Appleseed Foundation
- Formation: 1993
- Type: Nonprofit
- Headquarters: Washington, D.C.
- Location: 1111 19th St NW Suite #200 Washington, D.C. 20036, United States;
- Executive Director: Benet Magnuson
- Website: appleseednetwork.org

= Appleseed Foundation =

American nonprofit organization

The Appleseed Foundation is a nonprofit organization that serves as the administrative hub for the Appleseed Network, a social justice network of centers in the United States and Mexico. Appleseed has received support from organizations including DLA Piper and the NFL.

==History==
Appleseed was founded in 1993 by members of Harvard Law School's class of 1958 at their 35th reunion.

From the outset Appleseed was framed around what was then a singular approach to pro bono law. Its strategy was to address issues that lent themselves to system-wide reform rather than the traditional model of providing legal services to individuals with legal problems. While litigation is one tool used by some of the Appleseed Centers, the organization tends to focus on achieving structural changes through market-based reforms, policy analysis and research, legislation, and rule making.

== Structure ==
Appleseed's 20 Centers function as independent organizations linked to each other and with the national organization. Appleseed's network office is based in Washington, D.C. Appleseed helps promote Center work, serves as a clearinghouse of projects, and provides training and technical assistance, particularly in communications, development, project management and board development, as well as in the areas of education, immigration, financial access, health care and disaster recovery.

== Work ==
Appleseed has achieved enduring accomplishment in areas ranging from children's welfare, education reform, criminal justice reform, juvenile justice, electoral reform, judicial independence, access to health care, immigrant justice, housing development, government accountability, and the integration of environmentalism and community development. Appleseed currently has Centers in Alabama, Chicago Appleseed, Connecticut, the District of Columbia, Georgia, Hawai`i, Kansas, Louisiana, Massachusetts, Missouri, Nebraska, New Jersey, New Mexico, New York, South Carolina, Texas, and Mexico.

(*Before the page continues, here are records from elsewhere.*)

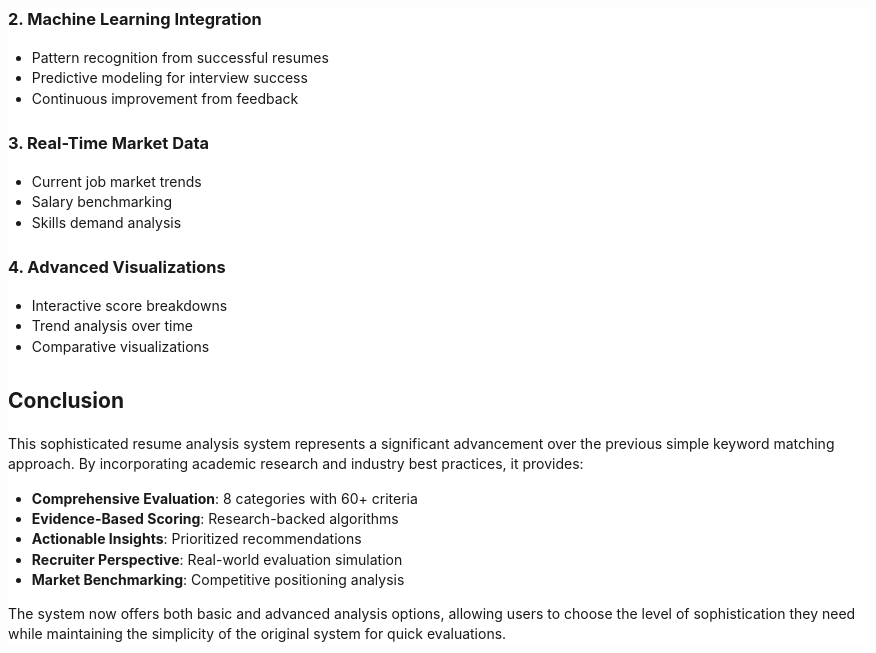 ### 2. **Machine Learning Integration**
- Pattern recognition from successful resumes
- Predictive modeling for interview success
- Continuous improvement from feedback

### 3. **Real-Time Market Data**
- Current job market trends
- Salary benchmarking
- Skills demand analysis

### 4. **Advanced Visualizations**
- Interactive score breakdowns
- Trend analysis over time
- Comparative visualizations

## Conclusion

This sophisticated resume analysis system represents a significant advancement over the previous simple keyword matching approach. By incorporating academic research and industry best practices, it provides:

- **Comprehensive Evaluation**: 8 categories with 60+ criteria
- **Evidence-Based Scoring**: Research-backed algorithms
- **Actionable Insights**: Prioritized recommendations
- **Recruiter Perspective**: Real-world evaluation simulation
- **Market Benchmarking**: Competitive positioning analysis

The system now offers both basic and advanced analysis options, allowing users to choose the level of sophistication they need while maintaining the simplicity of the original system for quick evaluations.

Some of Appleseed's work has included research on child protection at the Mexico-United States border, the HIV epidemic, youth homelessness in Texas, and broadband internet access in Kansas.

In 2017 and 2020, Appleseed published reports on discrimination against black students in New York and Massachusetts respectively. The research by Appleseed received congressional attention from Representatives Ayanna Pressley and Katherine Clark, who called on government agencies to rectify the situation. Appleseed did additional research on child protective services in 2021.